(Problem) From the entries below, please output exactly the lines starting at the one containing "75 371 8734" and ending at the one containing "79 246 10930", both included.
::: Data listing
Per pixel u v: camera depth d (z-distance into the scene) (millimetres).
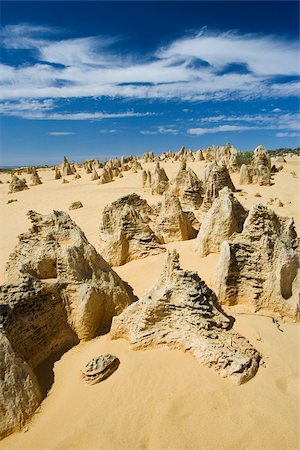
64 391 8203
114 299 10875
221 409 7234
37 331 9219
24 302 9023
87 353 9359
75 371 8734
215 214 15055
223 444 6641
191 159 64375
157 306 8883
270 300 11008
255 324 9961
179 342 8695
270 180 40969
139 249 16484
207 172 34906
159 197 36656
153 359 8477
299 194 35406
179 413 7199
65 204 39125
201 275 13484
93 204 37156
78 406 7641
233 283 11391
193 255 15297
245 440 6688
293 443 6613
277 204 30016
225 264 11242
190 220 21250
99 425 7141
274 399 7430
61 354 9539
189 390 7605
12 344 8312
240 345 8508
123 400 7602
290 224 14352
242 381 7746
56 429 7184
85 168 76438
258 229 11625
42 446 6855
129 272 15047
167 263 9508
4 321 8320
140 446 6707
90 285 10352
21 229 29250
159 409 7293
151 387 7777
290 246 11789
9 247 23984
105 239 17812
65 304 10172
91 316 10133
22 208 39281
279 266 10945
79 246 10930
::::::
::: Data listing
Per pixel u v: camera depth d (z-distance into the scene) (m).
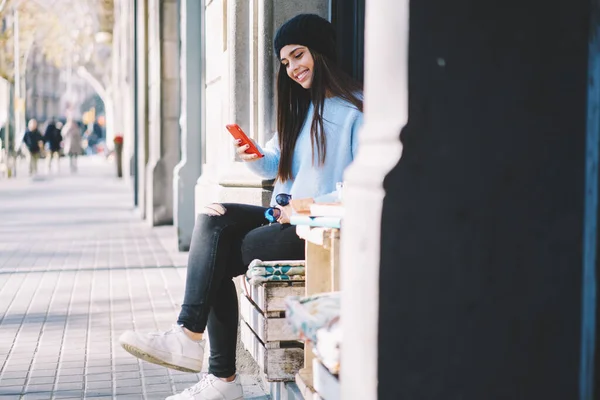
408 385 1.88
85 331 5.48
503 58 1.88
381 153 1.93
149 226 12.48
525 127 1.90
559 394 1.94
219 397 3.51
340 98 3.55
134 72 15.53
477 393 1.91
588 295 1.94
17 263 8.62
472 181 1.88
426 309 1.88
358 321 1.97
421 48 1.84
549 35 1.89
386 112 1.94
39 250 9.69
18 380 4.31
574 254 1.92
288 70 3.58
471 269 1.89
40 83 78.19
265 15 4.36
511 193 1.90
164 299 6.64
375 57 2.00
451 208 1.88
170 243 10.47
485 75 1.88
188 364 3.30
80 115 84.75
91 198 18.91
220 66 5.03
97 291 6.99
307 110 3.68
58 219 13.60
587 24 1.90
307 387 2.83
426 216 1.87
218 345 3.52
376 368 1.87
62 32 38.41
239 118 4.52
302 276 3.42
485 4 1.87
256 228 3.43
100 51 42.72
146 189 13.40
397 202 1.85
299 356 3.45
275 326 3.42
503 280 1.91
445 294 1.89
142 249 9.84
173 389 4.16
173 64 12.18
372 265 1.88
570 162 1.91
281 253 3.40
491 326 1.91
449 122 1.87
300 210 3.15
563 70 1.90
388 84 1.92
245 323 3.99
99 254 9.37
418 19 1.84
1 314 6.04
::::::
::: Data listing
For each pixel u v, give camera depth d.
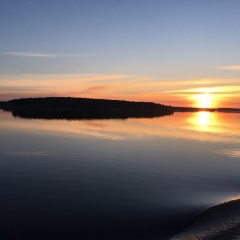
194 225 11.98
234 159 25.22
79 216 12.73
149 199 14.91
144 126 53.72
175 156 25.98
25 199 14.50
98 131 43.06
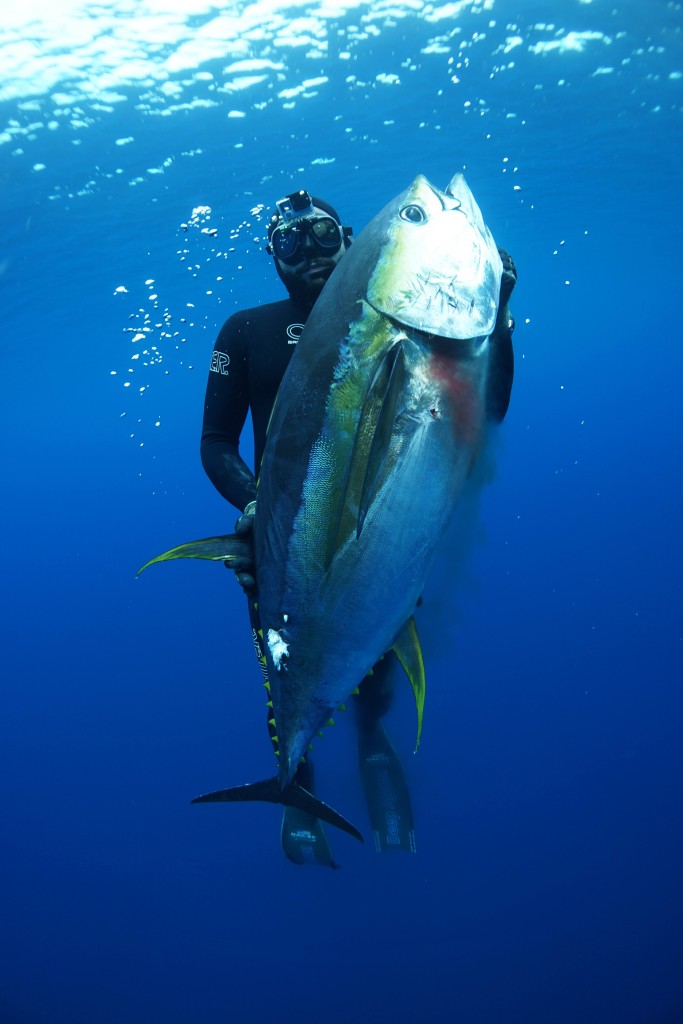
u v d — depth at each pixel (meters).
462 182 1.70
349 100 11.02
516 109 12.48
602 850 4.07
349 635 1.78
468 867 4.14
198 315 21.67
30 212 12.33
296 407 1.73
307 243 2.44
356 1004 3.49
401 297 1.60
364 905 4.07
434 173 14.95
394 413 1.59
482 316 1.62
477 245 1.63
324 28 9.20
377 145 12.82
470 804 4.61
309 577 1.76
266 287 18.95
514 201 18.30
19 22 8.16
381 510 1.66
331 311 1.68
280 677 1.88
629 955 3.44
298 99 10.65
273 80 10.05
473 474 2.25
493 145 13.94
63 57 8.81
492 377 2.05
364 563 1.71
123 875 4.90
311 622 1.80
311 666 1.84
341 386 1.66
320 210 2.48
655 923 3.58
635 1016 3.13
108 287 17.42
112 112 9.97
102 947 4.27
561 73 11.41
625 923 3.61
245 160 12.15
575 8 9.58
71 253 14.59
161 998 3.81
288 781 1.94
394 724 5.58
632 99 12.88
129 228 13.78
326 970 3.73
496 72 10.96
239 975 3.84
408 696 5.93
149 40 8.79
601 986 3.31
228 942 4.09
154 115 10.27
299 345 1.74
::::::
(The answer)
75 371 8734
215 214 15055
223 444 6641
191 159 64375
157 306 8883
270 300 11008
255 324 9961
179 342 8695
270 180 40969
139 249 16484
207 172 34906
159 197 36656
153 359 8477
299 194 35406
179 413 7199
65 204 39125
201 275 13484
93 204 37156
78 406 7641
233 283 11391
193 255 15297
245 440 6688
293 443 6613
277 204 30016
225 264 11242
190 220 21250
99 425 7141
274 399 7430
61 354 9539
189 390 7605
12 344 8312
240 345 8508
123 400 7602
290 224 14352
242 381 7746
56 429 7184
85 168 76438
258 229 11625
42 446 6855
129 272 15047
167 263 9508
4 321 8320
140 446 6707
90 285 10352
21 229 29250
159 409 7293
151 387 7777
290 246 11789
9 247 23984
105 239 17812
65 304 10172
91 316 10133
22 208 39281
279 266 10945
79 246 10930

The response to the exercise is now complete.